# What are your successful training tips?



## Olie (Oct 10, 2009)

What are your best tips for basic training like:

Sit
Stay
Come

I am discovering poodles are smart but mine seems a bit more difficult to train then what I have researched.
Thanks!


----------



## Birdie (Jun 28, 2009)

When I taught stay/wait, I used the same method people use to keep their dogs from rushing out the door (closing it when he tried to rush out, letting him out and praising when he waited and looked at me for the okay to go). I started asking him to wait in other scenarios, and he caught on really fast. He "waits" in most places until I tell him okay now. 
I used Zak George's method for teaching "come"... http://www.youtube.com/user/zakgeorge21#p/u/43/Ij4sO92-Ggo Love it!  It worked great, Desmond picked it up right away. It's so fun to do too! 
Someone on PoodleForum said in another thread that treating from through your legs is a good idea when teaching come, so that the dog will know that when you call him he's supposed to come really close to you (in case you need to grab him), not just out of reach like dogs like to. I LOVED that idea, can't remember who said it though. 

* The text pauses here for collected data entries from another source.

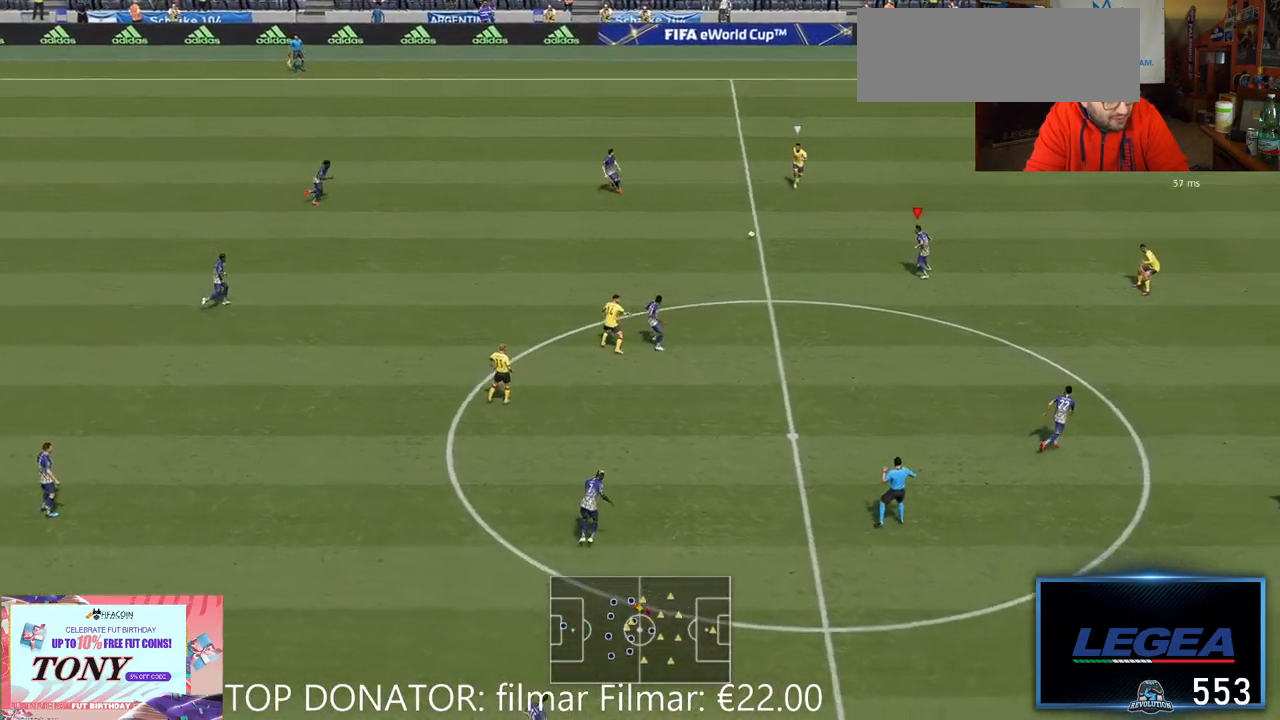
Gameplay with a controller (Xbox layout); each line is a JSON object with the inputs held at the frame after it (dt_ms = milliseconds from this image to that frame). "events" lists button and stick changes between this image and that frame as [ms after this image, input, new state], when the widget could be followed in between. Not read: L3 R1 R3.
{"dt_ms": 500, "buttons": ["A"], "left_stick": "down-right", "right_stick": "center", "events": [[500, "A", "down"]]}
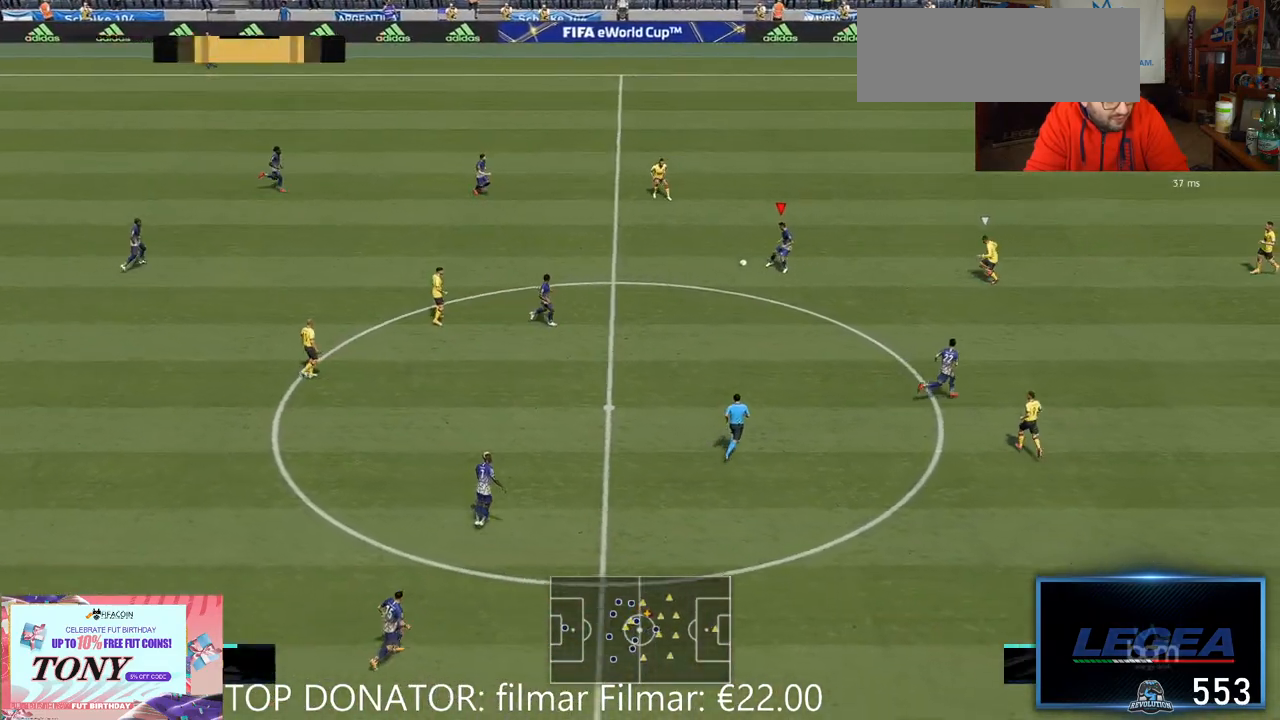
{"dt_ms": 500, "buttons": [], "left_stick": "down", "right_stick": "center", "events": [[217, "left_stick", "down"], [483, "A", "up"]]}
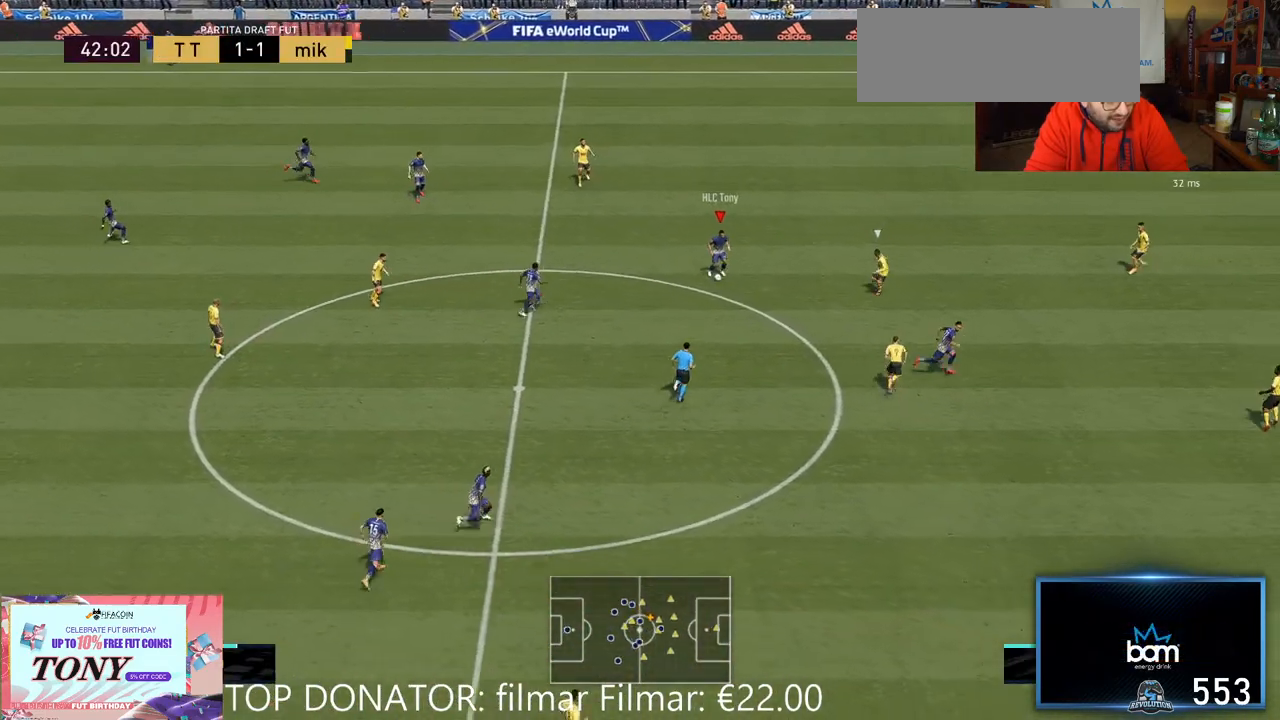
{"dt_ms": 500, "buttons": ["R2"], "left_stick": "down-right", "right_stick": "center"}
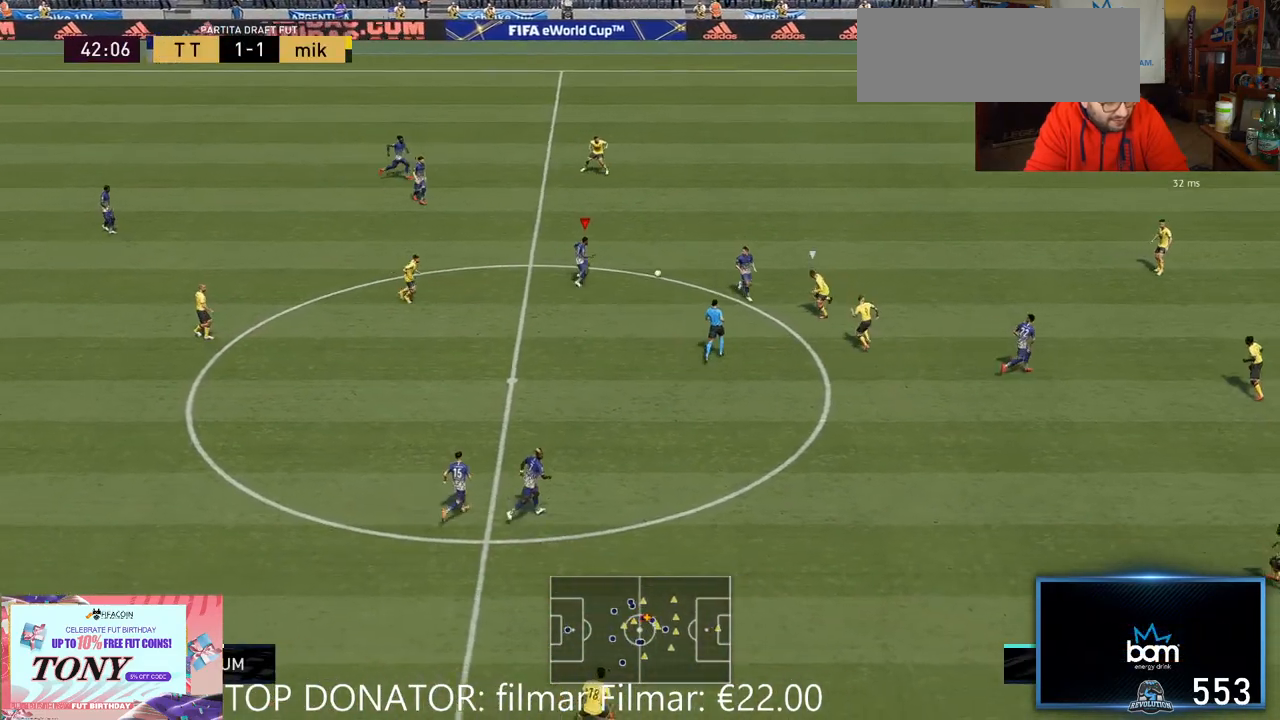
{"dt_ms": 500, "buttons": ["R2"], "left_stick": "up-right", "right_stick": "center", "events": [[217, "R2", "up"], [233, "left_stick", "up-right"], [467, "R2", "down"]]}
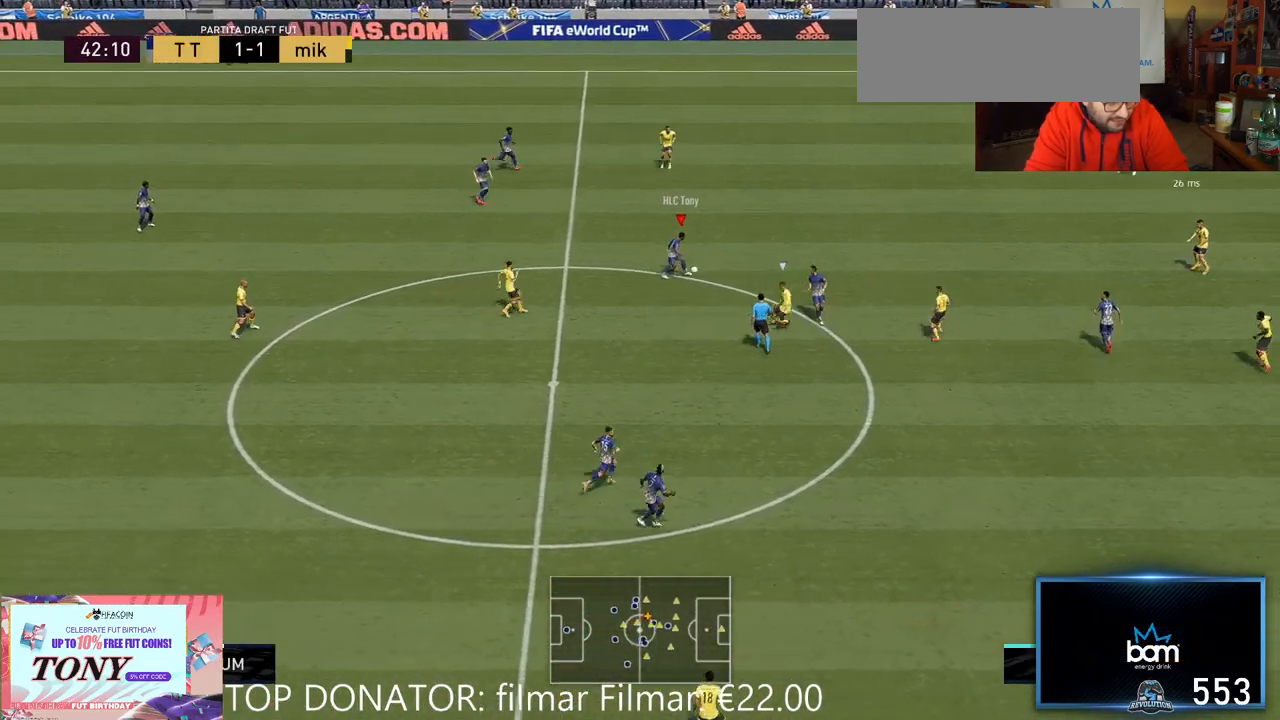
{"dt_ms": 1000, "buttons": ["R2"], "left_stick": "up-right", "right_stick": "center"}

We still work on come and stay whenever we're out in the "real world" though, cause he's a bit of a space case so I want to get his stay/come as consistent and reliable as I can.


----------



## AgilityIG (Feb 8, 2009)

One of the things that I have started doing with Vinnie that I didn't do with my older dogs is this: sit means sit and stay there until you are released. There is no "stay" in his life. Whatever postition I put you in (sit or down) is just that until you are released. Simple - black and white. I am really liking how this is working with him.


----------



## Olie (Oct 10, 2009)

I am working on that on now.

Suddenly "Come" has become difficult in my house with 2 of the 3 dogs - -not sure what happened but we are back on the program.


----------